● Aim of the task:
Write out the full listing again, exactly as it stands.

● Records for the task:
==============================

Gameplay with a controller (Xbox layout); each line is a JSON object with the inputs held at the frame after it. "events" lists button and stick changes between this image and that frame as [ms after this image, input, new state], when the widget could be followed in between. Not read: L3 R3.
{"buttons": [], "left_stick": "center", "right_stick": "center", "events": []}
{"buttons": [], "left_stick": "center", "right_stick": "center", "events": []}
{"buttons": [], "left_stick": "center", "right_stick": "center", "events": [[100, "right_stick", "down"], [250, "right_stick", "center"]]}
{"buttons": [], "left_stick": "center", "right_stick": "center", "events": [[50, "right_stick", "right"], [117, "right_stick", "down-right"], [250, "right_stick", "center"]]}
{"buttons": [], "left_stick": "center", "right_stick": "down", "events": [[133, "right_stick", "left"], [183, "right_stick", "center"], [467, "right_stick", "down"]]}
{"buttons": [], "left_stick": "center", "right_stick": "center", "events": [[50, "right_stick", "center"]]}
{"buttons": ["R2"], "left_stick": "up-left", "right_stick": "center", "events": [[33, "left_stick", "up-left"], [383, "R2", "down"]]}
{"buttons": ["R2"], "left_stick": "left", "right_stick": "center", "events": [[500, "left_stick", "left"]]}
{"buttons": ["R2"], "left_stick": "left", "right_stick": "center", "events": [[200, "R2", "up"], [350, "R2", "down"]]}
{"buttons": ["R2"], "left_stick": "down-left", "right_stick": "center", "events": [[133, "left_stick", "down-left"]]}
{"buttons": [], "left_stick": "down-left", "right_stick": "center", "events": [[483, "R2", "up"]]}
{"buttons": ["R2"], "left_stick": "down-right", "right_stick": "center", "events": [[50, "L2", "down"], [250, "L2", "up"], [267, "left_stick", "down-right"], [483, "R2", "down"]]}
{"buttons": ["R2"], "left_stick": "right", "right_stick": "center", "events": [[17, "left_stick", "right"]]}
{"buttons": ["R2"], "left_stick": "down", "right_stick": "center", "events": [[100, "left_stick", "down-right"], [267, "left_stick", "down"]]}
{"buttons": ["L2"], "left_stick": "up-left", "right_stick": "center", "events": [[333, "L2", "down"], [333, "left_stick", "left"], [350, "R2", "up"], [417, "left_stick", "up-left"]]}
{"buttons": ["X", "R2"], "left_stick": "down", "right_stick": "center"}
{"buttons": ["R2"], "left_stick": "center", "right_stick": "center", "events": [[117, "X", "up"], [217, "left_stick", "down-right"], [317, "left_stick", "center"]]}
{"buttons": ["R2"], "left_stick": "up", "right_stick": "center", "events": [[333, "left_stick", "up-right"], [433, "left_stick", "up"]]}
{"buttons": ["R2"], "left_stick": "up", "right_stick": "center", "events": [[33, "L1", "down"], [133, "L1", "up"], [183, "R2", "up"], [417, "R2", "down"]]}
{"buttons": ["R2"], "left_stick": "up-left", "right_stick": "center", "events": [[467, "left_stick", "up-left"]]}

==============================

● Solution:
Gameplay with a controller (Xbox layout); each line is a JSON object with the inputs held at the frame after it. "events" lists button and stick changes between this image and that frame as [ms after this image, input, new state], when the widget could be followed in between. Not read: L3 R3.
{"buttons": [], "left_stick": "center", "right_stick": "center", "events": []}
{"buttons": [], "left_stick": "center", "right_stick": "center", "events": []}
{"buttons": [], "left_stick": "center", "right_stick": "center", "events": [[100, "right_stick", "down"], [250, "right_stick", "center"]]}
{"buttons": [], "left_stick": "center", "right_stick": "center", "events": [[50, "right_stick", "right"], [117, "right_stick", "down-right"], [250, "right_stick", "center"]]}
{"buttons": [], "left_stick": "center", "right_stick": "down", "events": [[133, "right_stick", "left"], [183, "right_stick", "center"], [467, "right_stick", "down"]]}
{"buttons": [], "left_stick": "center", "right_stick": "center", "events": [[50, "right_stick", "center"]]}
{"buttons": ["R2"], "left_stick": "up-left", "right_stick": "center", "events": [[33, "left_stick", "up-left"], [383, "R2", "down"]]}
{"buttons": ["R2"], "left_stick": "left", "right_stick": "center", "events": [[500, "left_stick", "left"]]}
{"buttons": ["R2"], "left_stick": "left", "right_stick": "center", "events": [[200, "R2", "up"], [350, "R2", "down"]]}
{"buttons": ["R2"], "left_stick": "down-left", "right_stick": "center", "events": [[133, "left_stick", "down-left"]]}
{"buttons": [], "left_stick": "down-left", "right_stick": "center", "events": [[483, "R2", "up"]]}
{"buttons": ["R2"], "left_stick": "down-right", "right_stick": "center", "events": [[50, "L2", "down"], [250, "L2", "up"], [267, "left_stick", "down-right"], [483, "R2", "down"]]}
{"buttons": ["R2"], "left_stick": "right", "right_stick": "center", "events": [[17, "left_stick", "right"]]}
{"buttons": ["R2"], "left_stick": "down", "right_stick": "center", "events": [[100, "left_stick", "down-right"], [267, "left_stick", "down"]]}
{"buttons": ["L2"], "left_stick": "up-left", "right_stick": "center", "events": [[333, "L2", "down"], [333, "left_stick", "left"], [350, "R2", "up"], [417, "left_stick", "up-left"]]}
{"buttons": ["X", "R2"], "left_stick": "down", "right_stick": "center"}
{"buttons": ["R2"], "left_stick": "center", "right_stick": "center", "events": [[117, "X", "up"], [217, "left_stick", "down-right"], [317, "left_stick", "center"]]}
{"buttons": ["R2"], "left_stick": "up", "right_stick": "center", "events": [[333, "left_stick", "up-right"], [433, "left_stick", "up"]]}
{"buttons": ["R2"], "left_stick": "up", "right_stick": "center", "events": [[33, "L1", "down"], [133, "L1", "up"], [183, "R2", "up"], [417, "R2", "down"]]}
{"buttons": ["R2"], "left_stick": "up-left", "right_stick": "center", "events": [[467, "left_stick", "up-left"]]}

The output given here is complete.